Das Radfahren gegen den Wind, der ungehindert über das baumlose Land bläst, und über die vielen Anstiege auf der bereits bekannten Strecke bis Lerwick ist so mühsam wie befürchtet. Da hilft nur Geduld, Kopf runter und kleine Übersetzung. Vor Lerwick kommt noch starker Verkehr auf der Hauptstrasse hinzu. Das einzig Gute, was sich zu dieser Fahrerei sagen lässt ist, dass es nicht regnet.

Zum Lohn bekomme ich im 5-Sterne Hostel in Lerwick ein sehr angenehmes Zimmer. Nach vier Wochen ziehe ich Bilanz: 23Tage auf dem Rad; 2300km mit 18000 Höhenmetern zurückgelegt; die Strecke bis Aberdeen teilweise interessant aber überwiegend frustrierend; dafür überwiegend schöne Erlebnisse auf den Shetlands.

Der nördlichste Punkt der Reise

Bevor ich bis zum nördlichsten Punkt der Reise, dem kleinen Strand bei der Siedlung Norwik fahre, besuche ich das Boots-Museum “Unst Boat Haven” in Haroldswick. Ein älterer, sehr freundlicher Herr erläutert mir Bauweise und Ursprung der Shetland Boote und die Verwandtschaft zu den Norwegischen Faerings.

Die Boote wurden gerudert, gesegelt und später mit kleinen Aussenbordmotoren (1-2PS) gefahren.

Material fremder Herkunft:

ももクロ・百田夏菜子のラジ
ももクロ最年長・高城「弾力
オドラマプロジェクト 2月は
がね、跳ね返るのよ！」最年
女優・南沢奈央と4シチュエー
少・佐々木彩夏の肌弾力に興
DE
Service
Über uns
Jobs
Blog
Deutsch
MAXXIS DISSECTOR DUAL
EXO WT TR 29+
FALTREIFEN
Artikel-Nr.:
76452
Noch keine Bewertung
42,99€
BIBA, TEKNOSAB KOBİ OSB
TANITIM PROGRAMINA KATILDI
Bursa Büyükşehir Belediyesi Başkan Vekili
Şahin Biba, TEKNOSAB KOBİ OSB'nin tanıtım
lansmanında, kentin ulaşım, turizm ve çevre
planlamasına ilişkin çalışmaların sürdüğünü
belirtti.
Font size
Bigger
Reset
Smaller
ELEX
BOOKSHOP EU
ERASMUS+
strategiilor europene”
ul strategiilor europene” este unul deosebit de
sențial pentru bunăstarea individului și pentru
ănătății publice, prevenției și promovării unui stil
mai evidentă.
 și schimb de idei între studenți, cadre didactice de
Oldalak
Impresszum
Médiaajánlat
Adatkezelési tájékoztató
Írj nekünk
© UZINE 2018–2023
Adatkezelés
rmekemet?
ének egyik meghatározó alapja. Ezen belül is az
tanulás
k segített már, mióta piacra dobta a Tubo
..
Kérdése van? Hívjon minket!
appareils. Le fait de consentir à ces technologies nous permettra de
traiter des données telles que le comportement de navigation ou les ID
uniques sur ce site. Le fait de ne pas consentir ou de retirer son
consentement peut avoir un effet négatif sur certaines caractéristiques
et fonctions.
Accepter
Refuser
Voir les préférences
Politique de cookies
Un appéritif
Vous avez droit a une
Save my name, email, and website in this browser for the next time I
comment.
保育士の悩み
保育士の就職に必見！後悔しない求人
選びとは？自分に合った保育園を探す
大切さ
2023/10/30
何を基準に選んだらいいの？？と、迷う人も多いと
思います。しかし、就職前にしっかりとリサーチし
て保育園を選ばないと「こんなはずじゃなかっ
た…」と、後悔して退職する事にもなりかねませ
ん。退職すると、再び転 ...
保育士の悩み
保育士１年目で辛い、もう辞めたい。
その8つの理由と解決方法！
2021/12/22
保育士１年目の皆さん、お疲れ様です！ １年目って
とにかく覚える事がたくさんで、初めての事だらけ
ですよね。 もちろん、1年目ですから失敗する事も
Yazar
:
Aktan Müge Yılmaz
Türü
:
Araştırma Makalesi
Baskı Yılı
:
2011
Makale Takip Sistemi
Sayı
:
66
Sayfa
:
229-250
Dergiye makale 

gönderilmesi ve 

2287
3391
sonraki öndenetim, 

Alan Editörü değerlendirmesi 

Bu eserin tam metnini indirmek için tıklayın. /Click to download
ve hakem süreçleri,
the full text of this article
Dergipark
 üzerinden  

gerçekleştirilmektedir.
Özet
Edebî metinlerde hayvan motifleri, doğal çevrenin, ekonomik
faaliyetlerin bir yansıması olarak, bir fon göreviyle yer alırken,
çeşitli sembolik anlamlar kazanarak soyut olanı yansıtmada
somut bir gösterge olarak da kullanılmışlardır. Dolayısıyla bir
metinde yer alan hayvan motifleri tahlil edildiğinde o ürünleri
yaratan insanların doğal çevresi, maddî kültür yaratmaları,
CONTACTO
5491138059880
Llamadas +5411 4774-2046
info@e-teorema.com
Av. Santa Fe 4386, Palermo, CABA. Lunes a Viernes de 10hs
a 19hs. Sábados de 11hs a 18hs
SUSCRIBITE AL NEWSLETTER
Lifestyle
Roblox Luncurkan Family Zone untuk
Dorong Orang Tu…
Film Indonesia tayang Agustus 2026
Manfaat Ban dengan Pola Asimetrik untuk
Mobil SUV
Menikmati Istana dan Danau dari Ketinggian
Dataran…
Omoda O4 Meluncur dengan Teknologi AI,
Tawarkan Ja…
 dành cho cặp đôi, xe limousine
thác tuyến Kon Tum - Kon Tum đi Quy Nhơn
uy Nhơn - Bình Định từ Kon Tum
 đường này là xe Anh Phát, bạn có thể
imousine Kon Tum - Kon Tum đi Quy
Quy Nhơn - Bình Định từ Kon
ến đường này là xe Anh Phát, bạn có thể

Sowohl Ruderregatten wie auch Segelregatten wurden damit ausgetragen. Es gibt Ausstellungsstücke und Bücher, die abenteuerliche Fahrten mit diesen Booten über die Nordsee und die Ozeane belegen.

Der freundliche Herr erzählt weiter von der jüngeren Geschichte der Insel Unst und ich verstehe, warum es so viele verfallene Hausruinen in der Landschaft gibt. In den besten Zeiten, als Fischerei und Landwirtschaft ein bescheidenes aber akzeptables Leben ermöglichten, lebten hier bis zu 3000 Menschen. Heute leben noch 600 Menschen dauerhaft auf der Insel.

Das Radfahren entspricht einem guten Vatertags Ausflug. Zurück im Hostel in Uyeasound treffe ich seit längerer Zeit wieder auf einen Radreisenden. Für Unterhaltung ist gesorgt.